Below are lines of data, and only some are wanted. Please repeat exactly those from the line that has "contribute current and" through the line that has "will send you a pdf.".
● ● ●
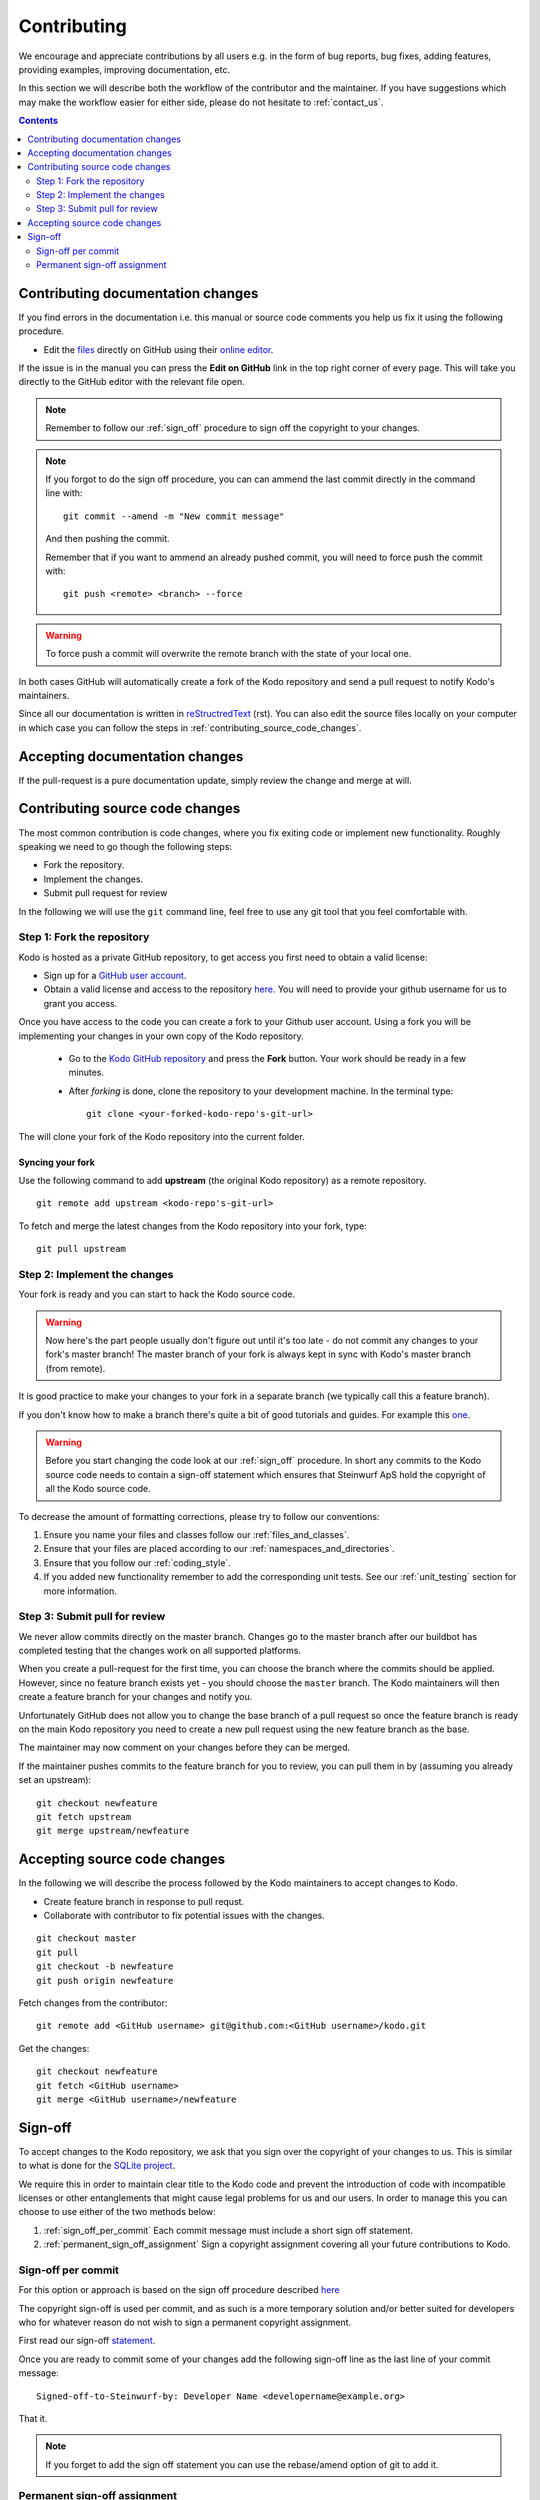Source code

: Contributing
============

We encourage and appreciate contributions by all users e.g. in the form of
bug reports, bug fixes, adding features, providing examples, improving
documentation, etc.

In this section we will describe both the workflow of the contributor and
the maintainer. If you have suggestions which may make the workflow easier
for either side, please do not hesitate to :ref:`contact_us`.

.. contents:: :depth: 2

Contributing documentation changes
----------------------------------

If you find errors in the documentation i.e. this manual or source code
comments you help us fix it using the following procedure.

* Edit the `files <https://github.com/steinwurf/kodo>`_ directly on GitHub
  using their `online editor
  <https://help.github.com/articles/editing-files-in-another-user-s-repository/>`_.

If the issue is in the manual you can press the **Edit on GitHub** link in
the top right corner of every page. This will take you directly to the
GitHub editor with the relevant file open.

.. note:: Remember to follow our :ref:`sign_off` procedure to sign off the
          copyright to your changes.

.. note:: If you forgot to do the sign off procedure, you can can ammend the
          last commit directly in the command line with:
          ::

            git commit --amend -m "New commit message"

          And then pushing the commit.

          Remember that if you want to ammend an already pushed commit, you
          will need to force push the commit with:
          ::

            git push <remote> <branch> --force

.. warning:: To force push a commit will overwrite the remote branch with the
            state of your local one.



In both cases GitHub will automatically create a fork of the Kodo
repository and send a pull request to notify Kodo's maintainers.

Since all our documentation is written in
`reStructredText <http://en.wikipedia.org/wiki/ReStructuredText>`_
(rst). You can also edit the source files locally on your computer in which
case you can follow the steps in :ref:`contributing_source_code_changes`.

Accepting documentation changes
-------------------------------

If the pull-request is a pure documentation update, simply review the
change and merge at will.

.. _contributing_source_code_changes:

Contributing source code changes
--------------------------------

The most common contribution is code changes, where you fix exiting code or
implement new functionality. Roughly speaking we need to go though the
following steps:

* Fork the repository.
* Implement the changes.
* Submit pull request for review

In the following we will use the ``git`` command line, feel free to use any git
tool that you feel comfortable with.

Step 1: Fork the repository
...........................

Kodo is hosted as a private GitHub repository, to get access you first need to
obtain a valid license:

* Sign up for a `GitHub user account <http://github.com/join>`_.
* Obtain a valid license and access to the repository
  `here <http://steinwurf.com/license>`_. You will need to provide your
  github username for us to grant you access.

Once you have access to the code you can create a fork to your Github user
account. Using a fork you will be implementing your changes in your own
copy of the Kodo repository.

 * Go to the `Kodo GitHub repository <https://github.com/steinwurf/kodo>`_
   and press the **Fork** button. Your work should be ready in a few
   minutes.
 * After *forking* is done, clone the repository to your development
   machine. In the terminal type:

   ::

      git clone <your-forked-kodo-repo's-git-url>

The will clone your fork of the Kodo repository into the current folder.

Syncing your fork
,,,,,,,,,,,,,,,,,

Use the following command to add **upstream** (the original Kodo
repository) as a remote repository.

::

   git remote add upstream <kodo-repo's-git-url>

To fetch and merge the latest changes from the Kodo repository into your
fork, type:

::

    git pull upstream

Step 2: Implement the changes
.............................

Your fork is ready and you can start to hack the Kodo source code.

.. warning:: Now here's the part people usually don't figure out until it's
             too late - do not commit any changes to your fork's master
             branch! The master branch of your fork is always kept in sync
             with Kodo's master branch (from remote).

It is good practice to make your changes to your fork in a separate branch
(we typically call this a feature branch).

If you don't know how to make a branch there's quite a bit of good
tutorials and guides. For example this `one
<http://git-scm.com/book/en/v2/Git-Branching-Basic-Branching-and-Merging>`_.

.. warning:: Before you start changing the code look at our :ref:`sign_off`
             procedure. In short any commits to the Kodo source code needs
             to contain a sign-off statement which ensures that Steinwurf
             ApS hold the copyright of all the Kodo source code.

To decrease the amount of formatting corrections, please try to follow our
conventions:

1. Ensure you name your files and classes follow our
   :ref:`files_and_classes`.
2. Ensure that your files are placed according to our
   :ref:`namespaces_and_directories`.
3. Ensure that you follow our :ref:`coding_style`.
4. If you added new functionality remember to add the corresponding unit
   tests. See our :ref:`unit_testing` section for more information.

Step 3: Submit pull for review
..............................

We never allow commits directly on the master branch. Changes go to the
master branch after our buildbot has completed testing that the changes
work on all supported platforms.

When you create a pull-request for the first time, you can choose the
branch where the commits should be applied. However, since no feature
branch exists yet - you should choose the ``master`` branch. The Kodo
maintainers will then create a feature branch for your changes and notify
you.

Unfortunately GitHub does not allow you to change the base branch of a pull
request so once the feature branch is ready on the main Kodo repository you
need to create a new pull request using the new feature branch as the base.

The maintainer may now comment on your changes before they can be merged.

If the maintainer pushes commits to the feature branch for you to review,
you can pull them in by (assuming you already set an upstream):

::

    git checkout newfeature
    git fetch upstream
    git merge upstream/newfeature


Accepting source code changes
-----------------------------

In the following we will describe the process followed by the Kodo
maintainers to accept changes to Kodo.

* Create feature branch in response to pull requst.
* Collaborate with contributor to fix potential issues with the changes.

::

    git checkout master
    git pull
    git checkout -b newfeature
    git push origin newfeature

Fetch changes from the contributor:
::

    git remote add <GitHub username> git@github.com:<GitHub username>/kodo.git

Get the changes:

::

    git checkout newfeature
    git fetch <GitHub username>
    git merge <GitHub username>/newfeature


.. _sign_off:

Sign-off
--------

To accept changes to the Kodo repository, we ask that you sign over the
copyright of your changes to us. This is similar to what is done for the
`SQLite project <https://www.sqlite.org/copyright.html>`_.

We require this in order to maintain clear title to the Kodo code and
prevent the introduction of code with incompatible licenses or other
entanglements that might cause legal problems for us and our users. In
order to manage this you can choose to use either of the two methods below:

1. :ref:`sign_off_per_commit` Each commit message must include a short sign
   off statement.
2. :ref:`permanent_sign_off_assignment` Sign a copyright assignment
   covering all your future contributions to Kodo.

.. _sign_off_per_commit:

Sign-off per commit
...................

For this option or approach is based on the sign off procedure described
`here
<http://gerrit.googlecode.com/svn/documentation/2.0/user-signedoffby.html>`_

The copyright sign-off is used per commit, and as such is a more temporary
solution and/or better suited for developers who for whatever reason do not
wish to sign a permanent copyright assignment.

First read our sign-off `statement <https://github.com/steinwurf/kodo/blob/master/docs/source/contribution/SIGNOFF.rst>`_.

Once you are ready to commit some of your changes add the following
sign-off line as the last line of your commit message:

::

   Signed-off-to-Steinwurf-by: Developer Name <developername@example.org>

That it.

.. note:: If you forget to add the sign off statement you can use the
   rebase/amend option of git to add it.

.. _permanent_sign_off_assignment:

Permanent sign-off assignment
.............................

The copyright assignment is the permanent solution if you which to
contribute current and future changes to one or multiple of our projects.

#. Read the content of the `ASSIGNMENT.rst
   <https://github.com/steinwurf/kodo/blob/master/docs/source/contribution/ASSIGNMENT.rst>`_
#. Replace *DEVELOPER NAME* with your name and *PROJECT NAME* with the name of the project(s) you will work on (e.g. Kodo) in
   `ASSIGNMENT.rst
   <https://github.com/steinwurf/kodo/blob/master/docs/source/contribution/ASSIGNMENT.rst>`_.
#. Convert it into a pdf (e.g. use rst2pdf).
#. Alternatively you can send your name to copyright@steinwurf.com and we
   will send you a pdf.
#. Print
#. Sign (remember the date).
#. Scan
#. Email to copyright@steinwurf.com.
#. Store the returned signed document for your records.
● ● ●
▶ SOLVED PROBLEM:
contribute current and future changes to one or multiple of our projects.

#. Read the content of the `ASSIGNMENT.rst
   <https://github.com/steinwurf/kodo/blob/master/docs/source/contribution/ASSIGNMENT.rst>`_
#. Replace *DEVELOPER NAME* with your name and *PROJECT NAME* with the name of the project(s) you will work on (e.g. Kodo) in
   `ASSIGNMENT.rst
   <https://github.com/steinwurf/kodo/blob/master/docs/source/contribution/ASSIGNMENT.rst>`_.
#. Convert it into a pdf (e.g. use rst2pdf).
#. Alternatively you can send your name to copyright@steinwurf.com and we
   will send you a pdf.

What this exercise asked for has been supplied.